150'000 Franken sind zu teuer - der Dietiker Stadtrat will keine Radarkästen

Ein Radarkasten in der Nähe von Genf (Symbolbild)

Ein Radarkasten in der Nähe von Genf (Symbolbild)

Persönliche Verkehrskontrollen sind aus Sicht des Stadtrats unabdingbar. Daneben sind Radakästen mit auch nicht ganz günstig. Doch wie soll der Lärm von heulenden Motoren verhindert werden? Wären Warntafeln die Lösung?

Der Dietiker Stadtrat will persönliche Verkehrskontrollen nicht zugunsten von Radarkästen aufgeben. Dies schreibt er in der Antwort auf eine kleine Anfrage von Michael Segrada. Der FDP-Gemeinderat hatte vorgeschlagen, «lärmenden Rasern» an neuralgischen Stellen in Dietikon mittels Installation von Radarkästen und Radarwarntafeln «effizienter Einhalt zu gebieten» als mit personalaufwendigen Polizeikontrollen.

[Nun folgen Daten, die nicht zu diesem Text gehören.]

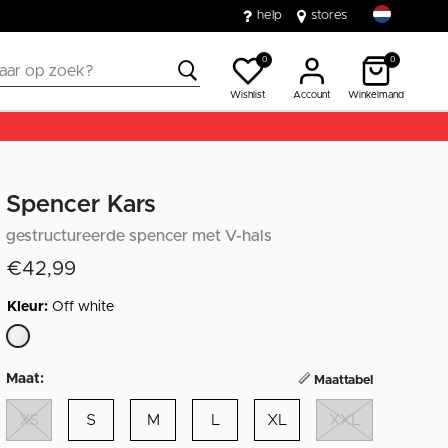
help
stores
0
0
Wishlist
Account
Winkelmand
Spencer Kars
gestructureerde spencer met V-hals
€42,99
Kleur:
Off white
geselecteerd
Maat:
Maattabel
XS
S
M
L
XL
XXL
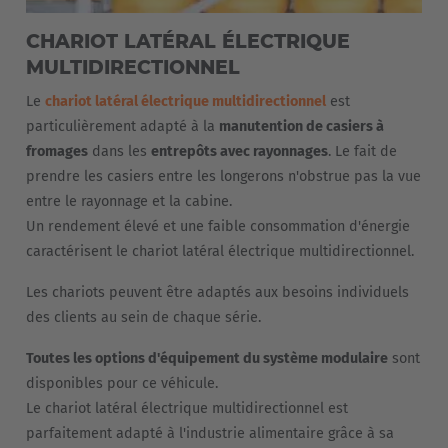
CHARIOT LATÉRAL ÉLECTRIQUE
MULTIDIRECTIONNEL
Le
chariot latéral électrique multidirectionnel
est
particulièrement adapté à la
manutention de casiers à
fromages
dans les
entrepôts avec rayonnages
. Le fait de
prendre les casiers entre les longerons n'obstrue pas la vue
entre le rayonnage et la cabine.
Un rendement élevé et une faible consommation d'énergie
caractérisent le chariot latéral électrique multidirectionnel.
Les chariots peuvent être adaptés aux besoins individuels
des clients au sein de chaque série.
Toutes les options d'équipement du système modulaire
sont
disponibles pour ce véhicule.
Le chariot latéral électrique multidirectionnel est
parfaitement adapté à l'industrie alimentaire grâce à sa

Der Stadtrat gibt in seiner Antwort jedoch zu bedenken, dass persönliche Verkehrskontrollen der Polizei eine wichtige Aufgabe im Strassenverkehr seien. Denn zusätzlich zur Geschwindigkeit könnten so auch andere Aspekte kontrolliert werden, so zum Beispiel der Zustand und die Fahrberechtigung des Lenkenden, die Einhaltung von Verkehrsregeln oder kriminalpolizeiliche Untersuchungen.

Nicht ganz günstig

Zudem sind Radaranlagen auch nicht ganz günstig, wie der Stadtrat schreibt: Eine fest installierte Anlage koste rund 150'000 Franken, eine semistationäre etwa 180'000 Franken. Dazu kämen jährliche Wartungsarbeiten, welche bei der fest installierten Anlage mit etwa 16'000 Franken zu Buche schlagen dürften, bei der semistationären mit 50'000 Franken.
Sowohl fest installierte als auch semistationäre Geschwindigkeitsmessanlagen dürfte auf Staatsstrassen aber sowieso nur die Kantonspolizei aufstellen, schreibt die Stadtregierung weiter: «Lediglich auf Gemeindestrassen dürfen die kommunalen Polizeien solche Anlagen montieren.» Kontrollen auf Staatsstrassen seien zwar ebenfalls möglich, jedoch nur persönliche. Auf Gemeindestrassen hätten dieses Jahr bisher 72 Geschwindigkeitskontrollen der Stadtpolizei stattgefunden, heisst es in der Antwort. Dabei sei das Augenmerk bei vier Kontrollen gezielt auf aufheulende Motoren gerichtet gewesen.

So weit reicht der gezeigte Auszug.